Records provided:
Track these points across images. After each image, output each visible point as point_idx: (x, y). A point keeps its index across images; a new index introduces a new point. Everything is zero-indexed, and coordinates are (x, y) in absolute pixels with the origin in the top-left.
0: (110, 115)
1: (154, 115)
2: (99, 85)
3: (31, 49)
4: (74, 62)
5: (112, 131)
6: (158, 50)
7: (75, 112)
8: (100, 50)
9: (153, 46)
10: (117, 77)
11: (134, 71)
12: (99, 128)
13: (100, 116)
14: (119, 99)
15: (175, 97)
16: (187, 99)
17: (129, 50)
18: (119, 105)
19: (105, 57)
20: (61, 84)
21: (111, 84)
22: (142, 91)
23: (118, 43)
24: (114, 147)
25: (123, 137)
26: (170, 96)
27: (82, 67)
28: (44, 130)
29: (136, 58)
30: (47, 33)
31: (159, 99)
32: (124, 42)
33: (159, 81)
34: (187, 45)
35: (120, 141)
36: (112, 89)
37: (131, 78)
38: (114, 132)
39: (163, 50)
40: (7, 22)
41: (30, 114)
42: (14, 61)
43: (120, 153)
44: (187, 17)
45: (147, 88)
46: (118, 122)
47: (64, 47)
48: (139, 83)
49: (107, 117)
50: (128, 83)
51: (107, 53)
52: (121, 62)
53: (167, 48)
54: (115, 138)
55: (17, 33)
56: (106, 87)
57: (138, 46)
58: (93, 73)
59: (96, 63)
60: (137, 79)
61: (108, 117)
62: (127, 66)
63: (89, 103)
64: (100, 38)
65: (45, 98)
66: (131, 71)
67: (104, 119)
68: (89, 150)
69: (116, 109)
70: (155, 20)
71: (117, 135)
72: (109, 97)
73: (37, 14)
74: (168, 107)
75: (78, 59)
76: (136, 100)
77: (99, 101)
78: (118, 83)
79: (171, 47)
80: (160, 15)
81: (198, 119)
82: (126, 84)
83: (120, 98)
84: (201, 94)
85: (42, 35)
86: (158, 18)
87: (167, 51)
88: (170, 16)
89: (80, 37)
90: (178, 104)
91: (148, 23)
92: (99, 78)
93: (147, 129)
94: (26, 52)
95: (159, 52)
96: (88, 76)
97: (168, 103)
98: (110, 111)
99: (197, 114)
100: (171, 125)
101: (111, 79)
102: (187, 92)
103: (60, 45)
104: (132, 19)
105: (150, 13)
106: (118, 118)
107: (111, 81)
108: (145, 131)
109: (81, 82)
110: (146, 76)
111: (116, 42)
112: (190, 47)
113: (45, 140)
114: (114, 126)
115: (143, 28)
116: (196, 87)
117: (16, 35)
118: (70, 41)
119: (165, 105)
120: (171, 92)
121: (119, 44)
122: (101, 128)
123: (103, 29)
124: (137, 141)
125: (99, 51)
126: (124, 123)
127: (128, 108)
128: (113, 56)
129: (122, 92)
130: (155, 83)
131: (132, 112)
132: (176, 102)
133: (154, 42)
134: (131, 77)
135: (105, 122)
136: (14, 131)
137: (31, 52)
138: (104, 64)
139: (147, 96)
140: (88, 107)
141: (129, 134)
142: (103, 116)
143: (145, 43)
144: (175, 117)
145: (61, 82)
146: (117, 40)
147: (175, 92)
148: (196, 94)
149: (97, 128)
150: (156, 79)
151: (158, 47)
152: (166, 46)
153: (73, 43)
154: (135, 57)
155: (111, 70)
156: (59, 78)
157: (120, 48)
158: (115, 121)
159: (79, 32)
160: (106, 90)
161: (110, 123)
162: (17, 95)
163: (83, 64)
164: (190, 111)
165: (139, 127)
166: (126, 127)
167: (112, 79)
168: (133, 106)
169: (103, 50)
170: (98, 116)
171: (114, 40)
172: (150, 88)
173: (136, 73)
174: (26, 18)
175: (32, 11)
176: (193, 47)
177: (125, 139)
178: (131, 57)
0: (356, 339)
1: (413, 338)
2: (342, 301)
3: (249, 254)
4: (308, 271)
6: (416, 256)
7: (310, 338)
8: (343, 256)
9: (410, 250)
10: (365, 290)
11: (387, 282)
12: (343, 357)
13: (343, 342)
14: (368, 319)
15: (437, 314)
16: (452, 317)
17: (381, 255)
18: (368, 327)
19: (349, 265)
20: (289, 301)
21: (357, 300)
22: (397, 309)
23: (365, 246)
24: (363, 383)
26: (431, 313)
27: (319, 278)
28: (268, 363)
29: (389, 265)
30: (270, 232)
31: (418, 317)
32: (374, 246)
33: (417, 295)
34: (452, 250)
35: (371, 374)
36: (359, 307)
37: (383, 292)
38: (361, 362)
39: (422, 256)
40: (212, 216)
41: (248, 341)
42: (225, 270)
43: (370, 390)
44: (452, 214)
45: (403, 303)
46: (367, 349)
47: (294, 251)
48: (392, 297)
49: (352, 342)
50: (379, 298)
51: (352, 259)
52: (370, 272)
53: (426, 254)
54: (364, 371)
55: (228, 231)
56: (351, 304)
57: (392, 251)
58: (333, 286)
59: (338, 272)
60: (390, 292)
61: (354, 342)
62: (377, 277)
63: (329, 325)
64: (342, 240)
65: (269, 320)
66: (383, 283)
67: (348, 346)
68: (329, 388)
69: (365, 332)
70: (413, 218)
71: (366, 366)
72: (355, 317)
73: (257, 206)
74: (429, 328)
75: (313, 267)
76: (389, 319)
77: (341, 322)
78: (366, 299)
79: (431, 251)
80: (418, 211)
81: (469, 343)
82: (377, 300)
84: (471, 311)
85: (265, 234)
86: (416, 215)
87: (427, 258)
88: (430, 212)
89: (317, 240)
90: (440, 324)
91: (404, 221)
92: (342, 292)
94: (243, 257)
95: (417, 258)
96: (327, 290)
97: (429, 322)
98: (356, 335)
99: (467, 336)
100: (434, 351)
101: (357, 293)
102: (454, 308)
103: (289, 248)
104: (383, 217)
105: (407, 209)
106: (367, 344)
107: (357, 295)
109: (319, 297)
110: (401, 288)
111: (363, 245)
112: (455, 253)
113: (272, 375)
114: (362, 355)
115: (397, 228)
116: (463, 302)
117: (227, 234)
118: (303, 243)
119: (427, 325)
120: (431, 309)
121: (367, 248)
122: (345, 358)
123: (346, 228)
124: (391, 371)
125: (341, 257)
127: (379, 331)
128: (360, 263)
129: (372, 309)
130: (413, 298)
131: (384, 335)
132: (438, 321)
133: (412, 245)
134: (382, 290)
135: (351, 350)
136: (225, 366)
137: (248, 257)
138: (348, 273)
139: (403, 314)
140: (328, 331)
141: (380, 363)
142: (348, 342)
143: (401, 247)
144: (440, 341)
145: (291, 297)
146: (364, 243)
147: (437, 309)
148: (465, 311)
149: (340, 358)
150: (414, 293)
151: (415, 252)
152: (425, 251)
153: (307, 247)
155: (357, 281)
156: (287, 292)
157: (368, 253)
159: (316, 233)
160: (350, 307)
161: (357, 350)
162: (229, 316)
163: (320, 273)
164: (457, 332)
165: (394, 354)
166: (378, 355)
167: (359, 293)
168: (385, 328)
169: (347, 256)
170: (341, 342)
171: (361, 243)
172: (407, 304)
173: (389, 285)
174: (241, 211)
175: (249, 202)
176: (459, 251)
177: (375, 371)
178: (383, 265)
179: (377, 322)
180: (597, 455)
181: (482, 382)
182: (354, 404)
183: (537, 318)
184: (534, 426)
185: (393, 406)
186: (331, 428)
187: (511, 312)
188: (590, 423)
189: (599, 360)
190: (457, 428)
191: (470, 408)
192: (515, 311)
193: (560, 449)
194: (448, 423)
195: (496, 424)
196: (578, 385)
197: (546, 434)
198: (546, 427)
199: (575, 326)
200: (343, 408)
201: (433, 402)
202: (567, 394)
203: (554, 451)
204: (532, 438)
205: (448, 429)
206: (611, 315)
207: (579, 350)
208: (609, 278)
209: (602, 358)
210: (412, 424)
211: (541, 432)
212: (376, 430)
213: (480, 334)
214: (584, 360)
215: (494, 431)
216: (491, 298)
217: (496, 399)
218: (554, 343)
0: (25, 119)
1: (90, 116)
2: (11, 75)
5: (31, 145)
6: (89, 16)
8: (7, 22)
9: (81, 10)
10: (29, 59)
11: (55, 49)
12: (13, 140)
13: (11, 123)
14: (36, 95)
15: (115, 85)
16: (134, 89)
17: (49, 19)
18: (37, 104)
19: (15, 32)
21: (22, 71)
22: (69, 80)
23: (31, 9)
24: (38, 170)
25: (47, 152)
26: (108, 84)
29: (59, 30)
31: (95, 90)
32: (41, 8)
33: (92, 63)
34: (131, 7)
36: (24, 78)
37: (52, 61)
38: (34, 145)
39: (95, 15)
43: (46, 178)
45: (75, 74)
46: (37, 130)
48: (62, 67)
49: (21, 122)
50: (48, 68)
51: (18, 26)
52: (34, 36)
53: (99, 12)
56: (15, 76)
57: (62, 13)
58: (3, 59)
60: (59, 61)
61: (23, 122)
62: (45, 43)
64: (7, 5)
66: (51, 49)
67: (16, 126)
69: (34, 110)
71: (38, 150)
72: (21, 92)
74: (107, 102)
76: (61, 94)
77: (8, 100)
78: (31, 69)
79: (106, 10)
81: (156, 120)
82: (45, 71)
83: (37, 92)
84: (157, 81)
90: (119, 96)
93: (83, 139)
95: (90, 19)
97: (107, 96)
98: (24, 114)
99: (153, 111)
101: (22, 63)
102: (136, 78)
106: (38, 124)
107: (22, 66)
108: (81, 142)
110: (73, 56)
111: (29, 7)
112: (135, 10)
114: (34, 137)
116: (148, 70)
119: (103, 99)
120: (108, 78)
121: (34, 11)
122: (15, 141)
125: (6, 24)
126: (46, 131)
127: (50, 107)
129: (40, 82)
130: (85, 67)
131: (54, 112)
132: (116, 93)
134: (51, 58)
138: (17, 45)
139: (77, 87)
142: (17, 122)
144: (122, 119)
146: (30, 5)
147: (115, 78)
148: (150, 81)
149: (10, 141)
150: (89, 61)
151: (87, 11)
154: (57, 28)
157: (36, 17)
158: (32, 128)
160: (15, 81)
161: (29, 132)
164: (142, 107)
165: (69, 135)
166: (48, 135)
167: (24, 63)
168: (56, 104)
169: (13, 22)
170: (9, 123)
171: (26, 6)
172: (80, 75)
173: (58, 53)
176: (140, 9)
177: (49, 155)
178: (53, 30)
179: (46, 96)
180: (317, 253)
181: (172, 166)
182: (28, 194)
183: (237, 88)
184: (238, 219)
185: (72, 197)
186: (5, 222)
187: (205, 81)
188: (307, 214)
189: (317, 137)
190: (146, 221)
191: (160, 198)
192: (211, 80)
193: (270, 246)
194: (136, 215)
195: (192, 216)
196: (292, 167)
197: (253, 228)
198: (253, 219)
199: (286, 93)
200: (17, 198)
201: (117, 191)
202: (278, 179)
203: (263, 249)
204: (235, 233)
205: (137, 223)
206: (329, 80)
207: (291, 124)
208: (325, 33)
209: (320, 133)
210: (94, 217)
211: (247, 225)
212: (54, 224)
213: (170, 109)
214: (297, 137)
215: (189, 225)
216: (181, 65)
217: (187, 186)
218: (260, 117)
--
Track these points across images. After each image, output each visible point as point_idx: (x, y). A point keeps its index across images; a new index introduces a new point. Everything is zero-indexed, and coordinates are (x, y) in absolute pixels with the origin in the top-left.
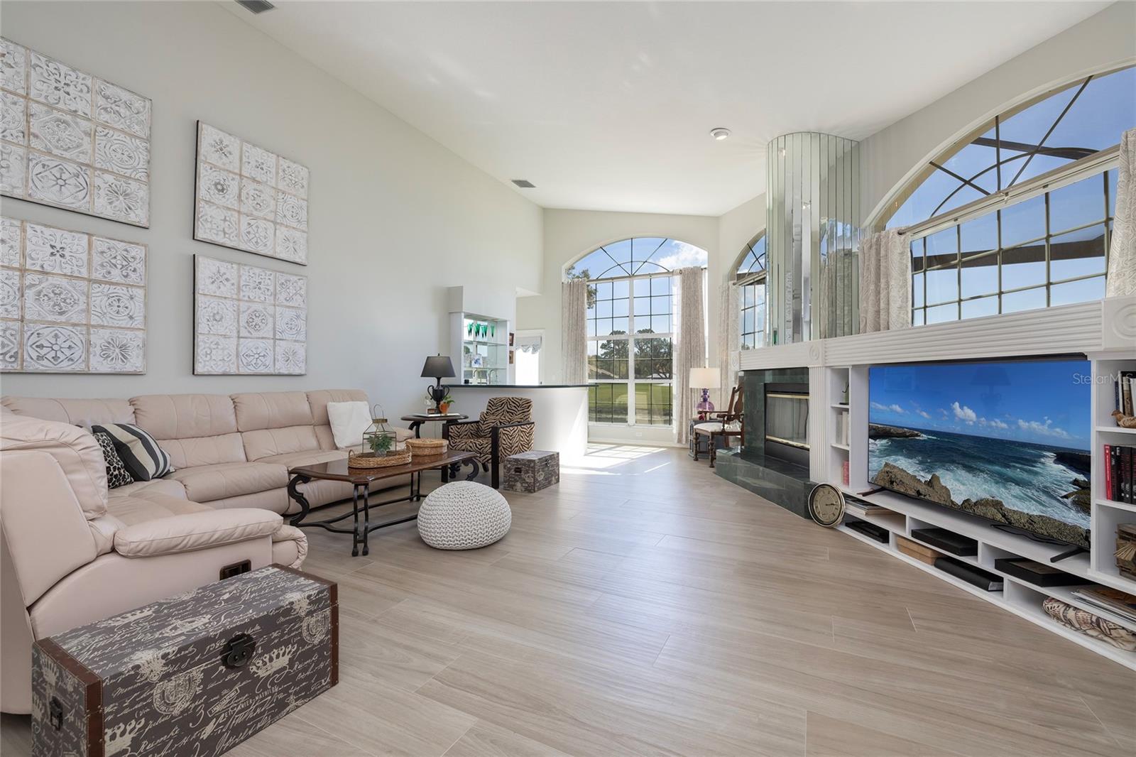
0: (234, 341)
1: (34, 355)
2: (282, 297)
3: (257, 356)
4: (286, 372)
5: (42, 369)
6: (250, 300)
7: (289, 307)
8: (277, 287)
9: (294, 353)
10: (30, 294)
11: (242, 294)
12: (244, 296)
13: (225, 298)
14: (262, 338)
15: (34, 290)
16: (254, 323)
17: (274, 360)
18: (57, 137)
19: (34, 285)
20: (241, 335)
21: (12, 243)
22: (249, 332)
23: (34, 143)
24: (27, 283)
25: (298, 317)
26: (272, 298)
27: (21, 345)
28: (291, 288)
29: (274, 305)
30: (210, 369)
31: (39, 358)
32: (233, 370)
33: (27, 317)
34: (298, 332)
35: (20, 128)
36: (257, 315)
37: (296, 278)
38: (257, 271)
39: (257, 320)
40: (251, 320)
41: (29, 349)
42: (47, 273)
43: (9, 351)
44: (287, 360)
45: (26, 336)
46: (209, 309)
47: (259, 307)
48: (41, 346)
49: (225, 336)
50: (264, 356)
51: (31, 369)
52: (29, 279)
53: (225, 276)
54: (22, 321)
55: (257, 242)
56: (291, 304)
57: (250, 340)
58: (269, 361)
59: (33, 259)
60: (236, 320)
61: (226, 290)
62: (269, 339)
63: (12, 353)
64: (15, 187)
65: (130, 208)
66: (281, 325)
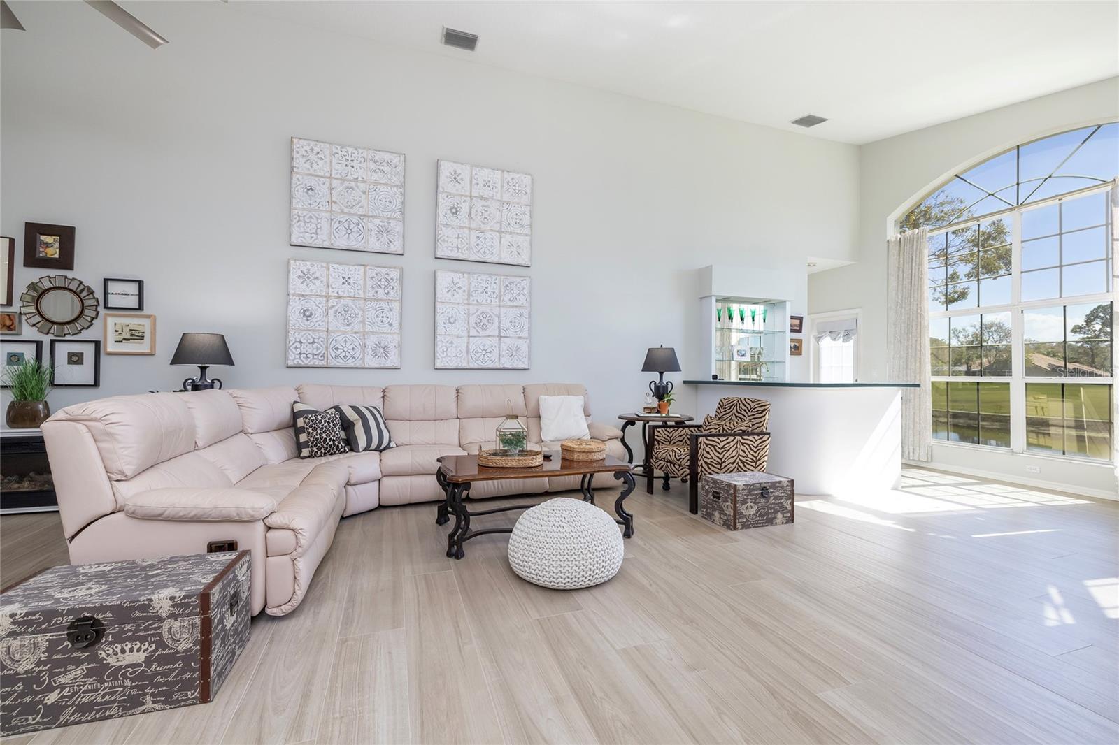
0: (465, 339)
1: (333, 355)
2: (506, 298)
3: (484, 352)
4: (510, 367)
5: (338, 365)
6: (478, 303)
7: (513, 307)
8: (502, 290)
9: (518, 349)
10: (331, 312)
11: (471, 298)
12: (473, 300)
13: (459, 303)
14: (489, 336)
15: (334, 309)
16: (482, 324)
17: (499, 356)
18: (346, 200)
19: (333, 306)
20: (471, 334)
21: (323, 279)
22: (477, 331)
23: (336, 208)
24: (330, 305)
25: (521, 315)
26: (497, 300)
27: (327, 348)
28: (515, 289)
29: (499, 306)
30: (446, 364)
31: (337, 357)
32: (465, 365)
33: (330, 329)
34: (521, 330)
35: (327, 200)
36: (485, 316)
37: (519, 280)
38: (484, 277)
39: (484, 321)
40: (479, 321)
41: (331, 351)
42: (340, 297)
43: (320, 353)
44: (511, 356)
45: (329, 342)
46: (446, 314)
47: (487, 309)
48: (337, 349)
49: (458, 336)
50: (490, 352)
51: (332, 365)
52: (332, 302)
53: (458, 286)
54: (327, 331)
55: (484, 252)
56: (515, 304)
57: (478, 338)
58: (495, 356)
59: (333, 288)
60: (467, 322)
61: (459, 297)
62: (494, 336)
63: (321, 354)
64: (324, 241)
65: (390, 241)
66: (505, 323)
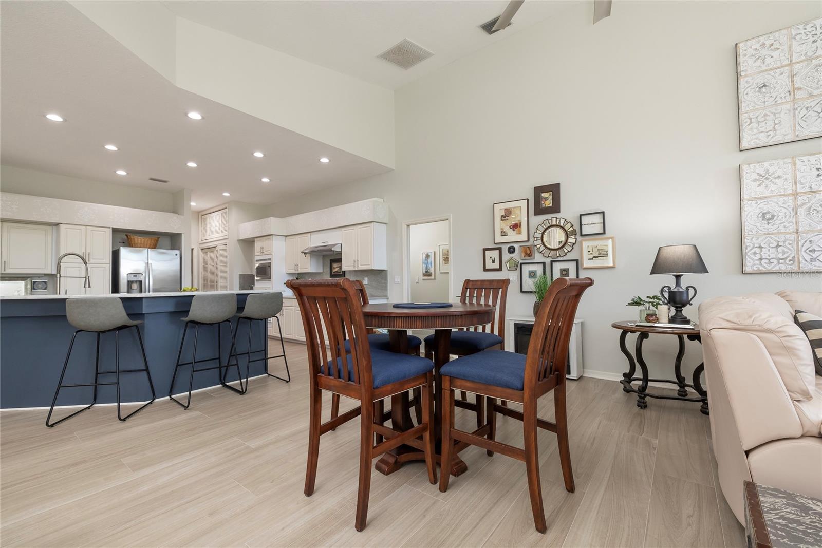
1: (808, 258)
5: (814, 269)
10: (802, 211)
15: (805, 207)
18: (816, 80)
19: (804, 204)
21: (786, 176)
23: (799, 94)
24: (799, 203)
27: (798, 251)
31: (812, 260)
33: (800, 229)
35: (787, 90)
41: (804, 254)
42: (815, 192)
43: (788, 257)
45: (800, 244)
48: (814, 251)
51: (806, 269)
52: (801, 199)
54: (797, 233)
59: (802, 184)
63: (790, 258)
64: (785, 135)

Problem to work on:
Would you print exactly, and only, the lines of the data above from the line with "164: (190, 111)" through the line with "177: (125, 139)", inclusive?

Solution for this exercise:
164: (190, 111)
165: (139, 127)
166: (126, 127)
167: (112, 79)
168: (133, 106)
169: (103, 50)
170: (98, 116)
171: (114, 40)
172: (150, 88)
173: (136, 73)
174: (26, 18)
175: (32, 11)
176: (193, 47)
177: (125, 139)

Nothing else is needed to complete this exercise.